MH: This is another book I read as a teenager, and the ending in particular has always haunted me: the language is so extraordinary. Just one passage that gives a sense of its power: “The earth rotates, holding my body down to it as it holds the moon; the sun pounds in the sky, red flames and rays pulsing from it, searing away the wrong form that encases me, dry rain soaking through me, warming the blood egg I carry.” In terms of a visceral encounter with both nature and memory, the unconscious and the non-human, I think it’s unsurpassed.
The Vegetarian by Han Kang
A dream of cruelty leads to a very ordinary, yet transformative decision: Yeong-hye will become a vegetarian. But this turn from meat towards the world of plants becomes more transgressive and visceral as conformism is pierced by the unconscious, by the dark, dripping forest surrounding daily existence.
JC: I’m curious to know how you feel about the three points of view from which this story is told—Yeong-hye’s husband, her brother in law, her older sister all describe her experience. Only rarely does she describe how she experiences herself changing, musing at one point, “Can only trust my breasts now. I like my breasts; nothing can be killed by them. Hand, foot, tongue, gaze, all weapons from which nothing is safe.” How do you think this choice of point of view affects the arc of the story?
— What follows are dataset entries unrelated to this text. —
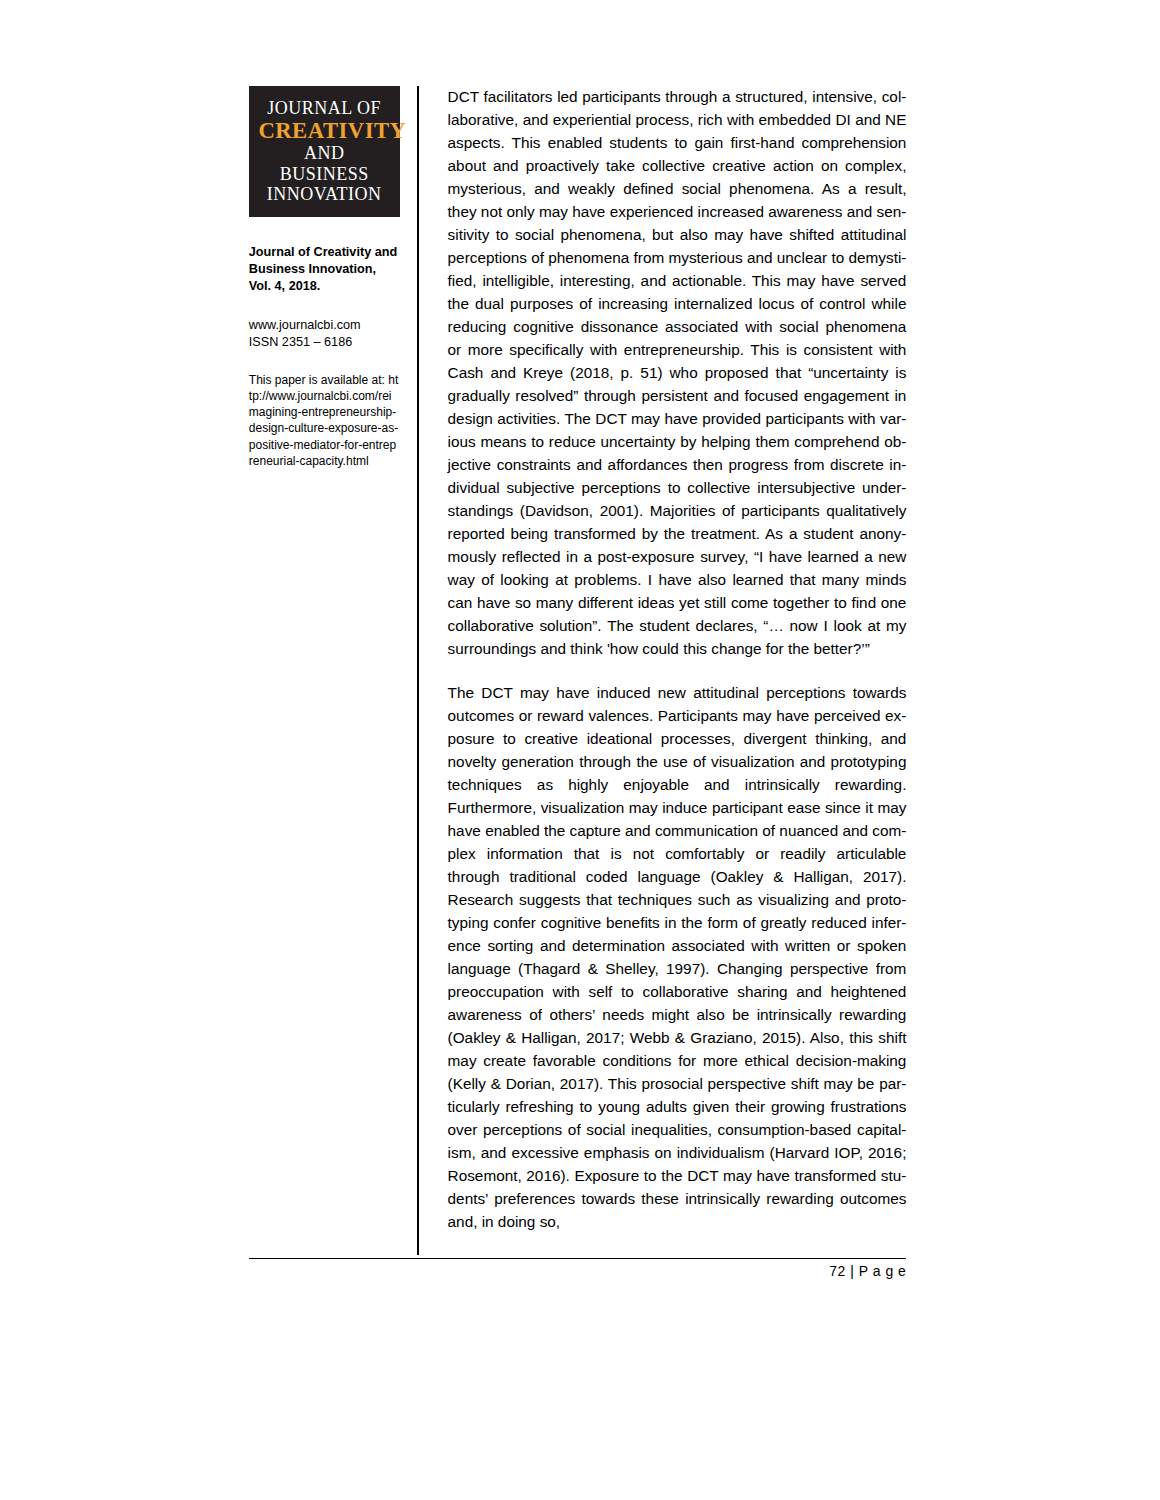JOURNAL OF CREATIVITY AND BUSINESS INNOVATION
Journal of Creativity and Business Innovation, Vol. 4, 2018.
www.journalcbi.com
ISSN 2351 – 6186
This paper is available at: http://www.journalcbi.com/reimagining-entrepreneurship-design-culture-exposure-as-positive-mediator-for-entrepreneurial-capacity.html
DCT facilitators led participants through a structured, intensive, collaborative, and experiential process, rich with embedded DI and NE aspects. This enabled students to gain first-hand comprehension about and proactively take collective creative action on complex, mysterious, and weakly defined social phenomena. As a result, they not only may have experienced increased awareness and sensitivity to social phenomena, but also may have shifted attitudinal perceptions of phenomena from mysterious and unclear to demystified, intelligible, interesting, and actionable. This may have served the dual purposes of increasing internalized locus of control while reducing cognitive dissonance associated with social phenomena or more specifically with entrepreneurship. This is consistent with Cash and Kreye (2018, p. 51) who proposed that “uncertainty is gradually resolved” through persistent and focused engagement in design activities. The DCT may have provided participants with various means to reduce uncertainty by helping them comprehend objective constraints and affordances then progress from discrete individual subjective perceptions to collective intersubjective understandings (Davidson, 2001). Majorities of participants qualitatively reported being transformed by the treatment. As a student anonymously reflected in a post-exposure survey, “I have learned a new way of looking at problems. I have also learned that many minds can have so many different ideas yet still come together to find one collaborative solution”. The student declares, “… now I look at my surroundings and think 'how could this change for the better?’”
The DCT may have induced new attitudinal perceptions towards outcomes or reward valences. Participants may have perceived exposure to creative ideational processes, divergent thinking, and novelty generation through the use of visualization and prototyping techniques as highly enjoyable and intrinsically rewarding. Furthermore, visualization may induce participant ease since it may have enabled the capture and communication of nuanced and complex information that is not comfortably or readily articulable through traditional coded language (Oakley & Halligan, 2017). Research suggests that techniques such as visualizing and prototyping confer cognitive benefits in the form of greatly reduced inference sorting and determination associated with written or spoken language (Thagard & Shelley, 1997). Changing perspective from preoccupation with self to collaborative sharing and heightened awareness of others’ needs might also be intrinsically rewarding (Oakley & Halligan, 2017; Webb & Graziano, 2015). Also, this shift may create favorable conditions for more ethical decision-making (Kelly & Dorian, 2017). This prosocial perspective shift may be particularly refreshing to young adults given their growing frustrations over perceptions of social inequalities, consumption-based capitalism, and excessive emphasis on individualism (Harvard IOP, 2016; Rosemont, 2016). Exposure to the DCT may have transformed students’ preferences towards these intrinsically rewarding outcomes and, in doing so,
72 | P a g e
MH: I think that, for me, these rare glimpses into the central character’s experience are made more powerful by their brevity. They also lend the text a particular sense of mystery and tragedy, a unreachable reality that throbs behind the main text. There is certainly a frustration in seeing Yeong-hye through other people’s eyes, but this itself mirrors some of the confining circumstances that lead to her transformation. There is also the impressive fact that the reader’s sympathy (or my own, at least) remains firmly rooted with Yeong-hye, despite the book’s refracted perspective.
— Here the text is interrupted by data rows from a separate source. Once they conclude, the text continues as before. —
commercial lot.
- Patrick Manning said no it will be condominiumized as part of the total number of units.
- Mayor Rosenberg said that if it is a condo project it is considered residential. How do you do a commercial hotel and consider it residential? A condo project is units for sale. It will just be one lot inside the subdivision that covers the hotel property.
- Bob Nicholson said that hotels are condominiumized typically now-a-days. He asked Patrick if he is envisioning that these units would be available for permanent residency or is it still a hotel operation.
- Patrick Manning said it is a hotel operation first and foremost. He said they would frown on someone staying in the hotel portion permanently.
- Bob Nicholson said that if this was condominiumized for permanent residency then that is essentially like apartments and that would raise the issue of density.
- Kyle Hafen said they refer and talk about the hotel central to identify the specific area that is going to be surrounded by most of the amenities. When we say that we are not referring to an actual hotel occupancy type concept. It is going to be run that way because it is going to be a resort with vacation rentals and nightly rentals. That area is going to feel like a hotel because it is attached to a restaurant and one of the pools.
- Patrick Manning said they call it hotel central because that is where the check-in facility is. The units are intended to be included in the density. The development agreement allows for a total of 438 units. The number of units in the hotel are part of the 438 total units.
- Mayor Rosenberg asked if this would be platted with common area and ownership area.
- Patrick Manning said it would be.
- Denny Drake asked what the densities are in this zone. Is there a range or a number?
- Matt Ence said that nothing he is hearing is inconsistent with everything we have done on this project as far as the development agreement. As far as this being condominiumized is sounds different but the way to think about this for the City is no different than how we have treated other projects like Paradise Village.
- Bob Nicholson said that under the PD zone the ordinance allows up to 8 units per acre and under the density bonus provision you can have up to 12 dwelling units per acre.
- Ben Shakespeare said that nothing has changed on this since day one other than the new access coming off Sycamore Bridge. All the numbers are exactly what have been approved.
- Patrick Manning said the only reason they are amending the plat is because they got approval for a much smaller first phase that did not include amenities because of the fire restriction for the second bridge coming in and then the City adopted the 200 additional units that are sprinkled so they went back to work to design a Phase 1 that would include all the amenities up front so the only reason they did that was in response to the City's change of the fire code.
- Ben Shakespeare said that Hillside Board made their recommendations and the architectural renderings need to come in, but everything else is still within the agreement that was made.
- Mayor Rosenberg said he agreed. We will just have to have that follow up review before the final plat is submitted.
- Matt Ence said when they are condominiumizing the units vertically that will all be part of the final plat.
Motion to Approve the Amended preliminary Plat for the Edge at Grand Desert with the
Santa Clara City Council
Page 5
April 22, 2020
Lady into Fox by David Garnett
This fable-esque novella begins with the sudden changing of Silvia Tebrick into a fox; told from the perspective of her husband, she is at first an obedient and polite wife, albeit in animal form. But as the vixen’s behaviour becomes increasingly wild, the domestic sphere proves too confining. Her newfound freedom is influential, leading her husband to conclude that “beasts are happier.”
JC: First published in 1922, by a member of the Bloomsbury Group, this tale is told in a straightforward manner. In the opening pages, Silvia Tebrick and her husband are out for a walk when they hear a nearby hunt. He rushes ahead, to get a good view of the hounds. She hangs back, and “he, holding her hand, began almost to drag her. Before they gained the edge of the copse she suddenly snatched her hand away from his very violently and cried out, so that he instantly turned his head. Where his wife had been the moment before was a small fox, of a very bright red. It looked at him very beseechingly, advanced towards him a pace or two, and he saw at once that his wife was looking at him from the animal’s eyes. You may well think if he were aghast: and so maybe was his lady at finding herself in that shape, so they did nothing for nearly half-an-hour but stare at each other, he bewildered, she asking him with her eyes as if indeed she spoke to him: ‘What am I now become? Have pity on me, husband, have pity on me for I am your wife.'” The most evident transformation begins at once. How does Garnett show us the ultimate transformation?
MH: Despite the suddenness of the metamorphosis that opens the book, its real strength is found in the more gradual breaking of animal disorder through the genteel setting of the Tebrick home. Silvia, as a fox, is at first expected to live her previous life, wearing clothes and eating daintily; there is an anarchic kind of joy in the way she begins to reject this, despite her husband’s initial dismay. The way that her new form of life comes to include him is the real core of this book, for me, bringing the human and animal worlds together in new and unexpected ways.